One in no way does a disservice to the memory of these four heroic men by objecting to Pike’s bizarre treatment of them. It is impossible to discern much in common in the lives of these very different men—at least from Pike’s few superficial paragraphs on each—other than that they were all in some way “self-sacrificing” or “men for others,” to use the vague phrase coined by Dietrich Bonhoeffer. But if one admits, as the most elementary student of psychology would admit, that there are widely different ways—styles—of self-sacrifice, and widely different motivations for it; and that these difference are hardly likely to be brought out from a superficial account of a few of the external details of the lives of “self-sacrificing individuals,” one is forced to challenge Pike’s misuse of the stories of these men in order to enforce his argument.

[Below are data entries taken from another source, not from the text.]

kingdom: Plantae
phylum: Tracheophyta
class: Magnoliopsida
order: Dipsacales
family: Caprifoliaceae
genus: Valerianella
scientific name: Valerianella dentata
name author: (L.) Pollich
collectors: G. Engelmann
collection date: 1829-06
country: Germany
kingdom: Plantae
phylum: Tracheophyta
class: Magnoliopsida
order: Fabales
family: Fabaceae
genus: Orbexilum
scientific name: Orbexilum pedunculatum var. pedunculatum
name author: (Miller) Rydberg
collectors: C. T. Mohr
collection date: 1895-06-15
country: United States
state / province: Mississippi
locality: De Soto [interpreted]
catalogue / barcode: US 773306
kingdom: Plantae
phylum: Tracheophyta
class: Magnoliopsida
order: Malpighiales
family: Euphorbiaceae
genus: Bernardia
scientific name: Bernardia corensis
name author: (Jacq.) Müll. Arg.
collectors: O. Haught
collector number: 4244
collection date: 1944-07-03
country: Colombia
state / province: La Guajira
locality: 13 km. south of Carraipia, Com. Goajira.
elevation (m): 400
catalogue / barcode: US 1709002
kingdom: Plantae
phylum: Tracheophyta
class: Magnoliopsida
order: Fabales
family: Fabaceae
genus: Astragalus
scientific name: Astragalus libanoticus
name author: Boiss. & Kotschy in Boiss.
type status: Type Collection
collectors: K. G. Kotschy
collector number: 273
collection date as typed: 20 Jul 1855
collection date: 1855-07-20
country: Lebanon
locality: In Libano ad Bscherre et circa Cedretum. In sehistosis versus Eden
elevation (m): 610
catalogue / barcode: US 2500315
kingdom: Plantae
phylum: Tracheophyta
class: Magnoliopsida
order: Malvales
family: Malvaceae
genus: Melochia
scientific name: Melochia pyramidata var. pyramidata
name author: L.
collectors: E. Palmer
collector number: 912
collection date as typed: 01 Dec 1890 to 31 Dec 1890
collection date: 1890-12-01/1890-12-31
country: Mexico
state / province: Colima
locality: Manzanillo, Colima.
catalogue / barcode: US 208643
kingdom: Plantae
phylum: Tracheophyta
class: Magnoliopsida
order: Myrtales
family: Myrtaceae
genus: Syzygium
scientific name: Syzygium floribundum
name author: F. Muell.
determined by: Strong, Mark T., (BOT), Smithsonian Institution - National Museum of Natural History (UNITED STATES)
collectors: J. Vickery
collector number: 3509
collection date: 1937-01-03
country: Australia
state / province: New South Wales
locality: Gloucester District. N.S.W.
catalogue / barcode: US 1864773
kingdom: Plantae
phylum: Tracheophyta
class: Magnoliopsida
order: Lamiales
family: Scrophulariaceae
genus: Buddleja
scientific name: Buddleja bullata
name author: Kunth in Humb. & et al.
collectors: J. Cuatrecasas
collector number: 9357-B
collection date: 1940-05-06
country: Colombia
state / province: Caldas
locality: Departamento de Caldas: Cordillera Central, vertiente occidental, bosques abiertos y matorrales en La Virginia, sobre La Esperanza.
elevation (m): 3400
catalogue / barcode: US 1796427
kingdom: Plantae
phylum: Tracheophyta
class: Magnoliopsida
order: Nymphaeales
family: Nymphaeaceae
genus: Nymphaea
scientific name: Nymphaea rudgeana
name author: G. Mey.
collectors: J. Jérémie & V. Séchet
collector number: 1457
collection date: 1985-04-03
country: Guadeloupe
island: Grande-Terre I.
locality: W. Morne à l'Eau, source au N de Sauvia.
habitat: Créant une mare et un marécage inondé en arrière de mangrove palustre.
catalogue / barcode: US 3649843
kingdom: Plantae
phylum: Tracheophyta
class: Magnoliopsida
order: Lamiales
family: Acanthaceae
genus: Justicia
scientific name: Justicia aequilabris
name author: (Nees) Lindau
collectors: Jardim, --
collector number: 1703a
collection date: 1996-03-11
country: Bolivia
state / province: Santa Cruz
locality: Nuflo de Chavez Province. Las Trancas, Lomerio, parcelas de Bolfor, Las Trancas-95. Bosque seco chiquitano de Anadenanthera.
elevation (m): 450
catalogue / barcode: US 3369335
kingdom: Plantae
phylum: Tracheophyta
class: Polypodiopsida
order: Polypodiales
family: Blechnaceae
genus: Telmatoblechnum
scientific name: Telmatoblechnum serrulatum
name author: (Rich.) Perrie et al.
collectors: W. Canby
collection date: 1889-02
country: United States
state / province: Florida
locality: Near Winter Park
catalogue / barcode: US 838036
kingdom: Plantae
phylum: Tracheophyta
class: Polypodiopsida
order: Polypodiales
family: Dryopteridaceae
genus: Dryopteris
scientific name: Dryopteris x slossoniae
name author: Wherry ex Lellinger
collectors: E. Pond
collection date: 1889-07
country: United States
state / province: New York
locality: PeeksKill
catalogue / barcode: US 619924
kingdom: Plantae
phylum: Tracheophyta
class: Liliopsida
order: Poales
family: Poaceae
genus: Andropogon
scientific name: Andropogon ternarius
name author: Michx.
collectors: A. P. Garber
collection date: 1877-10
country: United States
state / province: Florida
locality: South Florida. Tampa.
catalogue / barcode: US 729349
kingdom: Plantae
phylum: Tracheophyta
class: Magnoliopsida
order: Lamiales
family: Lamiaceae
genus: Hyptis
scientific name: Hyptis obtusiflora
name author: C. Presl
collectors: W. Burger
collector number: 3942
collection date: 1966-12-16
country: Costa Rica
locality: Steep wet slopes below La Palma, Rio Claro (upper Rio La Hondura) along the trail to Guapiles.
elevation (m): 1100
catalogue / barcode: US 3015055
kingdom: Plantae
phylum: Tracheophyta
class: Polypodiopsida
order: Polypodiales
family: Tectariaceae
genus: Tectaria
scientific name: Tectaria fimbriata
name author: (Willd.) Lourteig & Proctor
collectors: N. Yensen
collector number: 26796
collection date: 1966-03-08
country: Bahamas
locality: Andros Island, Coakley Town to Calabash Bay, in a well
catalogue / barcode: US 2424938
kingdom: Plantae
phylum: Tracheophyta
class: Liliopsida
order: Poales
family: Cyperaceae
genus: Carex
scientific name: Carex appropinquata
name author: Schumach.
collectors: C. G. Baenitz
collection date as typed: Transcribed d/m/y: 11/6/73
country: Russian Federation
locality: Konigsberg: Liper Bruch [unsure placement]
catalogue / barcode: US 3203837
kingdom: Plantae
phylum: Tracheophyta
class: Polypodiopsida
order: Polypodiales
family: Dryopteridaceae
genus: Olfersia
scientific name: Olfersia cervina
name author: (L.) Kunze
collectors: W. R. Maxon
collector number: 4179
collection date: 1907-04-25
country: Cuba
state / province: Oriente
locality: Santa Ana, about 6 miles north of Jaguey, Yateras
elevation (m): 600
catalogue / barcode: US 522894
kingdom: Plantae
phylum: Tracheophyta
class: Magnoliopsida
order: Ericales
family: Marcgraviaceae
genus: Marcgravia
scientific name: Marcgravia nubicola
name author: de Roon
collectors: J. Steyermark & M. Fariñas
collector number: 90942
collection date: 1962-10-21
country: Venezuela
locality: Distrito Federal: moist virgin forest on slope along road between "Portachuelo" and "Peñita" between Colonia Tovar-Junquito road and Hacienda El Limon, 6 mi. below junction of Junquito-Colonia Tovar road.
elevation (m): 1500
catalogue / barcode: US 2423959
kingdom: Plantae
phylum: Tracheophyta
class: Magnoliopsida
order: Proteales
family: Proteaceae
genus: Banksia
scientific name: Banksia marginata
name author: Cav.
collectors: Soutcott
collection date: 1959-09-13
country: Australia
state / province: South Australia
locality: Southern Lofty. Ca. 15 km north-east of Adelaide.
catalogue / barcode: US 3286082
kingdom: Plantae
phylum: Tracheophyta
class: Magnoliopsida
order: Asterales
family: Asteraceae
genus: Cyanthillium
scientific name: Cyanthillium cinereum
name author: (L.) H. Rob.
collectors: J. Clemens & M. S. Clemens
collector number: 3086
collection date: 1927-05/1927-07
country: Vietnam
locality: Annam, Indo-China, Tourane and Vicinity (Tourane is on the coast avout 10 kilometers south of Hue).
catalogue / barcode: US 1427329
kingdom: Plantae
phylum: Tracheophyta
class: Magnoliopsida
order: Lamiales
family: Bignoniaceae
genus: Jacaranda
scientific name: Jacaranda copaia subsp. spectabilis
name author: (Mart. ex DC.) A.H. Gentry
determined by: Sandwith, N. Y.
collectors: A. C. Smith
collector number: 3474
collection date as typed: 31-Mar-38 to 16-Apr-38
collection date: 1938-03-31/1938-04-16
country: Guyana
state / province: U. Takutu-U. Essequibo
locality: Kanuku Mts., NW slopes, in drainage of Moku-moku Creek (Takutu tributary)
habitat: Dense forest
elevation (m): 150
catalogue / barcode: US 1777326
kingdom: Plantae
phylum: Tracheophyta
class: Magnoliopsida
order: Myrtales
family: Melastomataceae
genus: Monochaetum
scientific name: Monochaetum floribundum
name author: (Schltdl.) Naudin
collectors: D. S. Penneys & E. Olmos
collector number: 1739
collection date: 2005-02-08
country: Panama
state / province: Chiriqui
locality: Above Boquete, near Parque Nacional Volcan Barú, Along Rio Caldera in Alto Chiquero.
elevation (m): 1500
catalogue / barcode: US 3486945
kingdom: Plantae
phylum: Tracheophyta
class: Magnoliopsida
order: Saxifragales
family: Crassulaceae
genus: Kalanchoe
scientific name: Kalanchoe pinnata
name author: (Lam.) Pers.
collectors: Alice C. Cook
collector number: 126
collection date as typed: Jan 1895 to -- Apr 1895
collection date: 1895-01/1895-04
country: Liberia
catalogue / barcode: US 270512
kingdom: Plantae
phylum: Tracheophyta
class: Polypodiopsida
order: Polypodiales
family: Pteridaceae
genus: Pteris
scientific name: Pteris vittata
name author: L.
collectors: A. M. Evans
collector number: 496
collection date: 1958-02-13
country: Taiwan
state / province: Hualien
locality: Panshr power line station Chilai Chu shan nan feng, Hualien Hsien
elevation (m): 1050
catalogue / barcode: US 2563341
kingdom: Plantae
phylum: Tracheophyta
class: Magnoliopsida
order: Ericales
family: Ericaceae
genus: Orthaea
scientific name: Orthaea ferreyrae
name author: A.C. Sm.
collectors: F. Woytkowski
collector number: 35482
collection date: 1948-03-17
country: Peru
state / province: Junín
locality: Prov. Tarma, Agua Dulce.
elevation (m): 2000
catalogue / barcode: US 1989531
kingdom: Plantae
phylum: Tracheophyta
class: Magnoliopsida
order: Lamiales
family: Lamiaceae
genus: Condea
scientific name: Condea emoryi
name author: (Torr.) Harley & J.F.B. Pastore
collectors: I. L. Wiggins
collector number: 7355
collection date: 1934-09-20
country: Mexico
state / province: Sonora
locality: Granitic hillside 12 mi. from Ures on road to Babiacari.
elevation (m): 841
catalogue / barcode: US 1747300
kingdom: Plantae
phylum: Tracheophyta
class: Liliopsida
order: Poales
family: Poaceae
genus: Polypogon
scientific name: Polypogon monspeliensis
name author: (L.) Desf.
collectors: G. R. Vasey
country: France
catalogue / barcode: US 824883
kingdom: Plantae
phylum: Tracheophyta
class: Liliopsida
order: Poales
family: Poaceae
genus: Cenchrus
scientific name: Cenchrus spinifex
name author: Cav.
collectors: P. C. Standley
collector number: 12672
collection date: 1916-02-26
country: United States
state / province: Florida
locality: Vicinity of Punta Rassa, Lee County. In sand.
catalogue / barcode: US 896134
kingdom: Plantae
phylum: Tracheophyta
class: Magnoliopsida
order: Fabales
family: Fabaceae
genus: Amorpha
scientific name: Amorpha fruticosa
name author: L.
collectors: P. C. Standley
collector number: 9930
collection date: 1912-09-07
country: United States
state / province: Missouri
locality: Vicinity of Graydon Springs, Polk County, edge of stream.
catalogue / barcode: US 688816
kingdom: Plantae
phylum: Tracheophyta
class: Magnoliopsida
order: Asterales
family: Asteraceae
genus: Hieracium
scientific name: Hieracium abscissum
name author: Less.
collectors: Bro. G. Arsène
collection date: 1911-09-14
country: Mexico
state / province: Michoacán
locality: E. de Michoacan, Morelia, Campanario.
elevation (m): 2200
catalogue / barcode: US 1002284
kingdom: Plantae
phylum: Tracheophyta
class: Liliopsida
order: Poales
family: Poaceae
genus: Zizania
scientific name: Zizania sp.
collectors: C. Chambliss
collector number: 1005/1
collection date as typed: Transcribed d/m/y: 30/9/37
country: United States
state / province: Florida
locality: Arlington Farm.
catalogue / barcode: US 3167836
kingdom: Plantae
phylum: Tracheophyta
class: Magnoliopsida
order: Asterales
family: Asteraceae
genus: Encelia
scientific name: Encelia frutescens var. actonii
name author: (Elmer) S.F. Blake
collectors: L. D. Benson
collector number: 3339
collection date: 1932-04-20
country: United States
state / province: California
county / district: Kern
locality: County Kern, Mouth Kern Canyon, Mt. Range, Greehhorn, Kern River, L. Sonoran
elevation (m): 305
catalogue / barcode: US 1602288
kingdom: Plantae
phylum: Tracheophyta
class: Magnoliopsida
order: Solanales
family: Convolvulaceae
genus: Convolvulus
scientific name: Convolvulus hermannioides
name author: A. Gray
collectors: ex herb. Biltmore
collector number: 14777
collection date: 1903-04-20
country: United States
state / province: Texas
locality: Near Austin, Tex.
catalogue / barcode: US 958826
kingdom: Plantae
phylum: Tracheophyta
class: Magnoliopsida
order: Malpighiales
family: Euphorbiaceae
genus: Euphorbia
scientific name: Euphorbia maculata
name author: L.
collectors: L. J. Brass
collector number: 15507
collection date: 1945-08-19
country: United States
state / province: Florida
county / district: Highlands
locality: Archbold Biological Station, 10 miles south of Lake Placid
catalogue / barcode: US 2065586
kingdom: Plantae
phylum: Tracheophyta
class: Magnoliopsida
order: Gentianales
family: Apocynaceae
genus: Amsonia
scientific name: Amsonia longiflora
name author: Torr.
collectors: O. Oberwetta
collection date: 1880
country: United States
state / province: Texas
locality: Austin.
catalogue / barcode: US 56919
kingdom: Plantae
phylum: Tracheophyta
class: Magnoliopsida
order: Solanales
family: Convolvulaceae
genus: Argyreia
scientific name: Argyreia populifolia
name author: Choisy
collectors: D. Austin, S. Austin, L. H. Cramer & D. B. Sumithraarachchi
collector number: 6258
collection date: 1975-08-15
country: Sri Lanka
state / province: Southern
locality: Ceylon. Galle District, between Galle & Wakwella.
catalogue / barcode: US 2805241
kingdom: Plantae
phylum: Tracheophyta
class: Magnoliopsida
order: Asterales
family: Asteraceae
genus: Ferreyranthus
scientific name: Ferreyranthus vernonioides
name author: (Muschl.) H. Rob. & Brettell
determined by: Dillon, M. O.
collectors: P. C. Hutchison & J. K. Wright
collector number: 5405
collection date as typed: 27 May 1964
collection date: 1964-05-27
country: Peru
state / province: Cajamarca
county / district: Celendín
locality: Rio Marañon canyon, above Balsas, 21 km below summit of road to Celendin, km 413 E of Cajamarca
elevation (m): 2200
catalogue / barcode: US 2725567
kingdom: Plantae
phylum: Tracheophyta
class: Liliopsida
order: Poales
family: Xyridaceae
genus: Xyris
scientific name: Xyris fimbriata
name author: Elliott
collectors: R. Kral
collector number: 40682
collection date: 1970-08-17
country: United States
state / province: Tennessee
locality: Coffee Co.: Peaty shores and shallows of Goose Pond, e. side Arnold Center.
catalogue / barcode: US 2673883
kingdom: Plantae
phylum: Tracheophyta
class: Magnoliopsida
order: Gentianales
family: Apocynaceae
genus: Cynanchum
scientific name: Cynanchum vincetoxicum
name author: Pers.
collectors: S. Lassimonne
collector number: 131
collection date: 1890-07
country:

I am convinced that the widespread flip invocation of Bonhoeffer’s category of “the man for others” has become a way for many theologians and other writers to stop thinking critically about the complex questions of sacrifice, exploitation, manipulation, moral and psychological masochism—and a cheap way not only to find easy examples of Christ-like figures, but even to avoid pondering the complex historiographical and Christo logical questions involved in the sacrifice of Jesus of Nazareth himself.
To add what ought to be obvious: even if it were found that Pike’s four exemplars did share some profound characteristic that might be called a “style of life,” it hardly follows, as Pike appears to claim, that this is the best style of life. Indeed, it might behoove a bishop-theologian to be rather more imaginative about the styles in which men might live and die.
I find it difficult to discern from the details of Bishop Pike’s biography whether he is a “man for others”—even if I understood better than I do what Bonhoeffer meant by that phrase. It is less difficult to reject Pike’s writings as amateurish, contradictory, obscure. But in his case at least, one reacts to the whole man, not just to his literary output. This attractive maverick bishop is a man of a most complicated style of life, troubled and contradictory, brave and shrewd, a man burning with a sense of social justice. Yet, something has to be said in favor of his fellow bishops too. For however foolishly they acted in Wheeling, they were right when they solemnly declared: “We do not think his often obscure and contradictory utterances warrant the time and the work and the wounds of a trial. The Church has more important things to get on with.” One of these, which the Episcopal Church might well get on with, is to grapple more profoundly with Pike’s challenges not on theological questions but on social issues.